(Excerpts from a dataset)
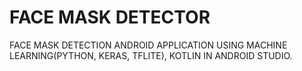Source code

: # FACE MASK DETECTOR
  FACE MASK DETECTION ANDROID APPLICATION USING MACHINE LEARNING(PYTHON, KERAS, TFLITE), KOTLIN IN ANDROID STUDIO.
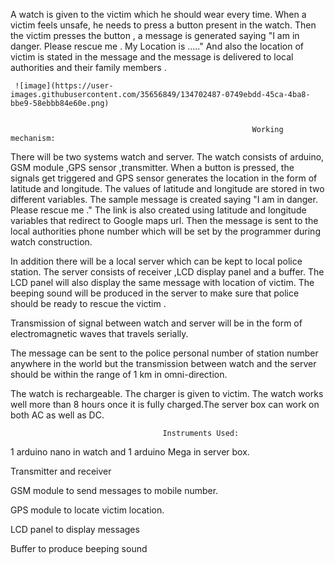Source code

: A watch is given to the victim which he should wear every time. When a victim feels unsafe, he needs to press a button present in the watch. Then the victim presses the button , a message is generated saying "I am in danger. Please rescue me . My Location is ....." And also the location of victim is stated in the message and the message is delivered to local authorities and their family members .

     ![image](https://user-images.githubusercontent.com/35656849/134702487-0749ebdd-45ca-4ba8-bbe9-58ebbb84e60e.png)


                                                          Working mechanism:
There will be two systems watch and server. The watch consists of arduino, GSM module ,GPS sensor ,transmitter. When a button is pressed, the signals get triggered and GPS sensor generates the location in the form of latitude and longitude. The values of latitude and longitude are stored in two different variables. The sample message is created saying "I am in danger. Please rescue me ." The link is also created using latitude and longitude variables that redirect to Google maps url. Then the message is sent to the local authorities phone number which will be set by the programmer during watch construction.

In addition there will be a local server which can be kept to local police station. The server consists of receiver ,LCD display panel and a buffer. The LCD panel will also display the same message with location of victim. The beeping sound will be produced in the server to make sure that police should be ready to rescue the victim .

Transmission of signal between watch and server will be in the form of electromagnetic waves that travels serially.

The message can be sent to the police personal number of station number anywhere in the world but the transmission between watch and the server should be within the range of 1 km in omni-direction.



The watch is rechargeable. The charger is given to victim. The watch works well more than 8 hours once it is fully charged.The server box can work on both AC as well as DC.


                                      Instruments Used:
1 arduino nano in watch and 1 arduino Mega in server box.

Transmitter and receiver

GSM module to send messages to mobile number.

GPS module to locate victim location.

LCD panel to display messages

Buffer to produce beeping sound
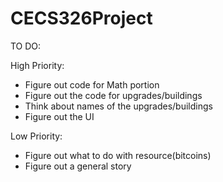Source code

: # CECS326Project



TO DO:

High Priority:
- Figure out code for Math portion
- Figure out the code for upgrades/buildings
- Think about names of the upgrades/buildings
- Figure out the UI


Low Priority:
- Figure out what to do with resource(bitcoins)
- Figure out a general story
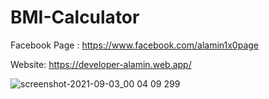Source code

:# BMI-Calculator


Facebook Page : https://www.facebook.com/alamin1x0page 

Website: https://developer-alamin.web.app/

![screenshot-2021-09-03_00 04 09 299](https://user-images.githubusercontent.com/55847412/131901548-cfdf961a-ed6e-4798-a4f0-8b9c6d2b7fe1.png)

**EXERCISE AIM**
Write the data above out exactly. Leave out any pictures.

**WORKED SOLUTION**
Source code

: # FACE MASK DETECTOR
  FACE MASK DETECTION ANDROID APPLICATION USING MACHINE LEARNING(PYTHON, KERAS, TFLITE), KOTLIN IN ANDROID STUDIO.
Source code

: A watch is given to the victim which he should wear every time. When a victim feels unsafe, he needs to press a button present in the watch. Then the victim presses the button , a message is generated saying "I am in danger. Please rescue me . My Location is ....." And also the location of victim is stated in the message and the message is delivered to local authorities and their family members .

     ![image](https://user-images.githubusercontent.com/35656849/134702487-0749ebdd-45ca-4ba8-bbe9-58ebbb84e60e.png)


                                                          Working mechanism:
There will be two systems watch and server. The watch consists of arduino, GSM module ,GPS sensor ,transmitter. When a button is pressed, the signals get triggered and GPS sensor generates the location in the form of latitude and longitude. The values of latitude and longitude are stored in two different variables. The sample message is created saying "I am in danger. Please rescue me ." The link is also created using latitude and longitude variables that redirect to Google maps url. Then the message is sent to the local authorities phone number which will be set by the programmer during watch construction.

In addition there will be a local server which can be kept to local police station. The server consists of receiver ,LCD display panel and a buffer. The LCD panel will also display the same message with location of victim. The beeping sound will be produced in the server to make sure that police should be ready to rescue the victim .

Transmission of signal between watch and server will be in the form of electromagnetic waves that travels serially.

The message can be sent to the police personal number of station number anywhere in the world but the transmission between watch and the server should be within the range of 1 km in omni-direction.



The watch is rechargeable. The charger is given to victim. The watch works well more than 8 hours once it is fully charged.The server box can work on both AC as well as DC.


                                      Instruments Used:
1 arduino nano in watch and 1 arduino Mega in server box.

Transmitter and receiver

GSM module to send messages to mobile number.

GPS module to locate victim location.

LCD panel to display messages

Buffer to produce beeping sound
Source code

: # CECS326Project



TO DO:

High Priority:
- Figure out code for Math portion
- Figure out the code for upgrades/buildings
- Think about names of the upgrades/buildings
- Figure out the UI


Low Priority:
- Figure out what to do with resource(bitcoins)
- Figure out a general story
Source code

:# BMI-Calculator


Facebook Page : https://www.facebook.com/alamin1x0page 

Website: https://developer-alamin.web.app/

![screenshot-2021-09-03_00 04 09 299](https://user-images.githubusercontent.com/55847412/131901548-cfdf961a-ed6e-4798-a4f0-8b9c6d2b7fe1.png)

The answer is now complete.